I’m going to touch on two points Melcher makes.

First, he notes that RBC Dain Rauscher, the district’s bond financial counsel (and outside counsel on financial matters for several years) is a wholly-owned subsidiary of the Royal Bank of Canada.

And?

I infer that Melcher thinks that means RBC, or the Ottawa government, is going to annex Lancaster ISD, or some similarly nefarious idea.

Are they also going to annex all the other school districts which they counsel (and which you noted they counsel)?

And, by that logic, President Bush ought to already have surrendered to Beijing, as Chinese buyers of U.S. bonds and T-bills have financed Bush’s illegal war with Iraq. I’m also going to take a stab that, from what I know of Melcher’s politics, he supports that war, meaning we have some inconsistency in thinking and reasoning here.
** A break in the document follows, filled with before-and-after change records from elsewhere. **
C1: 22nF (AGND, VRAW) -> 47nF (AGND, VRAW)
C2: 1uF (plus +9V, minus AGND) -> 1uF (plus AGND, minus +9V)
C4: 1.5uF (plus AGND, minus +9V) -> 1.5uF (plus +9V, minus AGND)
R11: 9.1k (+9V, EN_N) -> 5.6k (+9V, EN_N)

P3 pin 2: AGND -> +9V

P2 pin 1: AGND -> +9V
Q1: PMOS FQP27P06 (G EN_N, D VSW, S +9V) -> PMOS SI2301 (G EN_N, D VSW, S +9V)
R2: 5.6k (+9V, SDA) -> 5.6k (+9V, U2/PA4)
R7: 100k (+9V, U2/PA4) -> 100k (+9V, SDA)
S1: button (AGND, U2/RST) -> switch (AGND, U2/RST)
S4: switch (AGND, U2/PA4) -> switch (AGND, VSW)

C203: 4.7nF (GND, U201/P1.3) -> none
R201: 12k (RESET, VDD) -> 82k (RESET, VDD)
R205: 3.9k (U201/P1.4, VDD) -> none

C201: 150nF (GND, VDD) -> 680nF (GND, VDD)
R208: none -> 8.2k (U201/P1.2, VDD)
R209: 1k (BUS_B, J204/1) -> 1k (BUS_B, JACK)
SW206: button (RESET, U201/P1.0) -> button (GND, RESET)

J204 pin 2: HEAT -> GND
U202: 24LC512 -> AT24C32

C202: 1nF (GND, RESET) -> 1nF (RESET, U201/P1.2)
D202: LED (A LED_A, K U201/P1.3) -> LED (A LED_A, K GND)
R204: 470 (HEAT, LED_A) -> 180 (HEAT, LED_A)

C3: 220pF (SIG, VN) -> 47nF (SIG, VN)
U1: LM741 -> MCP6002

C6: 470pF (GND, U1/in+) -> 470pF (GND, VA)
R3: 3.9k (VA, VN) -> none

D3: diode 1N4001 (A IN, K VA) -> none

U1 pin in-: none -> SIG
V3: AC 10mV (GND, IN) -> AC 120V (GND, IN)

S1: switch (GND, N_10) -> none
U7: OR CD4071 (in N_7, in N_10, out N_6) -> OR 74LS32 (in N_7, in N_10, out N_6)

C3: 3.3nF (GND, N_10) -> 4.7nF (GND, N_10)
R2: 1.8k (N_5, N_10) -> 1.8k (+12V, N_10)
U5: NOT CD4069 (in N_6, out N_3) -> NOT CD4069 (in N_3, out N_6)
Finally, on this issue, Jeff, such nativism is unbecoming, if not downright distasteful.

Second, he says that Corgan, the district’s architect for 2004 bond projects, provides PR help for Lancaster, and other client school districts, and also lobbies agencies like the Texas Association of School Boards.

First, Jeff, and I know your conservative enough to support capitalist economic models, there’s nothing illegal, or even unethical, about lobbying an agency like TASB. In fact, if Corgan is a publicly-held firm, it would arguably be a faiulre of fiduciary duty to shareholders NOT to lobby TASB.

And, I have no doubt that Corgan isn’t the only such firm to either do PR for school districts trying to get a bond passed or to lobby TASB. If you think they are, I’ve got Arizona swampland at discount rates. Or Canadian Rivieras, if you want RBC Dain Rauscher financing.